I know there's something more recent I've seen, but I couldn't find it. This is what I found, which should show enough.

http://lists.dragonflybsd.org/pipermail/commits/2017-Septemb...

https://www.dragonflydigest.com/2017/03/06/19425.html

matwood · on March 16, 2018

Similar to how no plan survives contact with the enemy, no well-structured system survives contact with the real world. I'm not defending Linux, since I'm sure it could be better, but every large, mature system I've ever worked in has had structural deficiencies.

Thaxll · on March 16, 2018

"outperforming Linux in network throughput" I'd like to see some numbers, I'm pretty sure Linux is as fast or faster than Dragonfly BSD in any scenarios. When you make such a claim you need facts.

Also Linux TCP stack is lockless since 4.4.

blauditore · on March 16, 2018

Are there any software projects of that size that are clean and well-structured?

The larger a codebase grows, the less tractable it becomes. Refactorings are harder, more expensive and riskier. Also, more developers means more attack surface for inconsistencies and crappy code of someone unmotivated.

std0147 · on March 18, 2018

I love Linux!

this map is very useful

inetknght · on March 16, 2018

> Please Enable JavaScript or use plain html

Link then goes 404.

simooooo · on March 16, 2018

As a noob observing..Many of them seem to have names nothing like what their actual purpose is

LeonM · on March 16, 2018

A dead comment by user 'simoooo':

> As a noob observing..Many of them seem to have names nothing like what their actual purpose is

Having worked a bit with low level kernel stuff (porting a unix OS to a new platform), I understand his observation. Even after working with the kernel for a while, many names don't really make sense.

Mandatory quote of Phil Karlton:

> There are only two hard things in Computer Science: cache invalidation and naming things.

pwaivers · on March 16, 2018

Which leads to one of my favorite programming jokes:

> There are only two hard things in Computer Science: cache invalidation, naming things, and off-by-one errors.

nikomen · on March 16, 2018

Out of curiosity, do you know of any examples of seemingly misnamed objects in the kernel?

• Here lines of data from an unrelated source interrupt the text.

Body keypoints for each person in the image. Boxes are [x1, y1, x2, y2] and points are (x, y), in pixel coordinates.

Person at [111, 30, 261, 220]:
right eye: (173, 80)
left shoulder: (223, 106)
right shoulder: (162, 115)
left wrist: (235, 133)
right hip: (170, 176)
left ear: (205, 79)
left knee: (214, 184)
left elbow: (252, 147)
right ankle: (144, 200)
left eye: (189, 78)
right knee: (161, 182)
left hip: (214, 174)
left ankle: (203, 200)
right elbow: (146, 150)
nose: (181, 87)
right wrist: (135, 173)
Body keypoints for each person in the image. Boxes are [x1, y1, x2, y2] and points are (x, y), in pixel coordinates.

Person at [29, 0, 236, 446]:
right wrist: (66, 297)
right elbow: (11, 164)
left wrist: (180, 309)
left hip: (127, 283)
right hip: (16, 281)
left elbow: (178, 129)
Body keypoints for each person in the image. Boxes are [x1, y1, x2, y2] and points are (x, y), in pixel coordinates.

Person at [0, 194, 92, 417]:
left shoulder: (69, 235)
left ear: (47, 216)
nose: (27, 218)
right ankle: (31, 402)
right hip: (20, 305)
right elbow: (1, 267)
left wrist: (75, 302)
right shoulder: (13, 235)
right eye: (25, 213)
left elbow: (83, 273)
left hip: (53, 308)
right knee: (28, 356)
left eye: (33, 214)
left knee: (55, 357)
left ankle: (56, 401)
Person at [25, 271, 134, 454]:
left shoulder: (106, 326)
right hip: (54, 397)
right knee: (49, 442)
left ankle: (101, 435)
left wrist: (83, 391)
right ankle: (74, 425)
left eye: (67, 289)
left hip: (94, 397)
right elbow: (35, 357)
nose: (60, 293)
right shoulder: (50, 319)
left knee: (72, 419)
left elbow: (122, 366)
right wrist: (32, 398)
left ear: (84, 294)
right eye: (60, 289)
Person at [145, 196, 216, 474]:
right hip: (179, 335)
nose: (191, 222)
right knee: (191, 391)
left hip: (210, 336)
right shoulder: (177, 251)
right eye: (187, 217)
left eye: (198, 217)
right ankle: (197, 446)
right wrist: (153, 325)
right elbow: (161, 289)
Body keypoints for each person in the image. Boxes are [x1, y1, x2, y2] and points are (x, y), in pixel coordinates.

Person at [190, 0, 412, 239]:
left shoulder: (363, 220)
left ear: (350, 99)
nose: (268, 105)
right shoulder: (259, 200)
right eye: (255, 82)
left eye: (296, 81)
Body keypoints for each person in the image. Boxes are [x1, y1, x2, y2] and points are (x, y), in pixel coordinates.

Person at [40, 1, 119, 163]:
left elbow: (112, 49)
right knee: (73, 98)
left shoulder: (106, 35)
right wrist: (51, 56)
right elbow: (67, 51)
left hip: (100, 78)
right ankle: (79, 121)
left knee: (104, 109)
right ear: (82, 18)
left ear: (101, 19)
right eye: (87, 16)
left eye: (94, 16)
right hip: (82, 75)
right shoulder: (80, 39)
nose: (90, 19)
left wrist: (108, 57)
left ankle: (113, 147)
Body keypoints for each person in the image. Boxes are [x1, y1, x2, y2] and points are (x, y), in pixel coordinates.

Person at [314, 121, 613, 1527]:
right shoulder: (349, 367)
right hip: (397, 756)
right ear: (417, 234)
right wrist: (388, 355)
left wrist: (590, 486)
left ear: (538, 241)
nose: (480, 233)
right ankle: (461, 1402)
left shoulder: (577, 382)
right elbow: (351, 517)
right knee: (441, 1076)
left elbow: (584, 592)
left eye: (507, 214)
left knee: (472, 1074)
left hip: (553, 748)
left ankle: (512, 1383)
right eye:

roblabla · on March 16, 2018

My recent venture in the filesystem have been somewhat fun. The problem isn't so much misnamed objects, and more that the kernel is filled with seemingly undocumented, arcane, old things. `sb_bread` isn't some kind of food, but the "SuperBlock Buffer Read" method, and `brelse` means "Buffer Release" (and not, somethingsomething else, as I initially thought).

BH means Buffer Head. The meaning and usage of Buffer Head has changed a lot across Linux versions. It's the basic unit of IO operations, but nowadays most users would use a bio for most of what you would have used a buffer head in the past. When you're working on filesystems you'll have to use BHs to talk to the hard drive though.

Linux FS infrastructure and Ext2 share a lot of names. For instance, ext2 and linux both have superblocks, inodes, blocks, etc. They are... logically the same, but at the same time they're very different - one lives purely on the disk, the other provides functions to the kernel. This makes conversation very complicated, when talking about the superblock, you have to mention which superblock you're talking about, because that's not always obvious from context.

slrz · on March 17, 2018

Names like brelse, bread, namei and so on have a long history in Unix kernels and file systems. That history forms people's expectations. If you provide a namei operation in your code, you better call it namei and not make up some other, ostensibly more clear, identifier for it.

hyper_reality · on March 16, 2018

Not exactly an object 'inside' the kernel, but I was recently caught out by the fact that /proc/net/snmp doesn't have much to do with the SNMP protocol. Rather it tracks socket statistics for IP, ICMP, TCP, and UDP, and is one of the sources of information for the netstat utility.

thezoq2 · on March 16, 2018

A professor of mine said something along the lines of "If something isn't confusing enough, give it multiple names"

dang · on March 16, 2018

In the future, try vouching for a dead comment (click on its timestamp to go to its page, then click 'vouch' at the top). If a dead comment gets enough vouches, it is restored, and then you can reply to it the normal way.

Since simoooo's comment was vouched for by other users, I've moved your reply to be a child of that one.

zython · on March 17, 2018

Heres the improved version of that quote:

> There are only two hard things in Computer Science: cache invalidation, off-by-one errors and naming things.

RickJWagner · on March 16, 2018

Ah, cool!

Hacker News paydirt.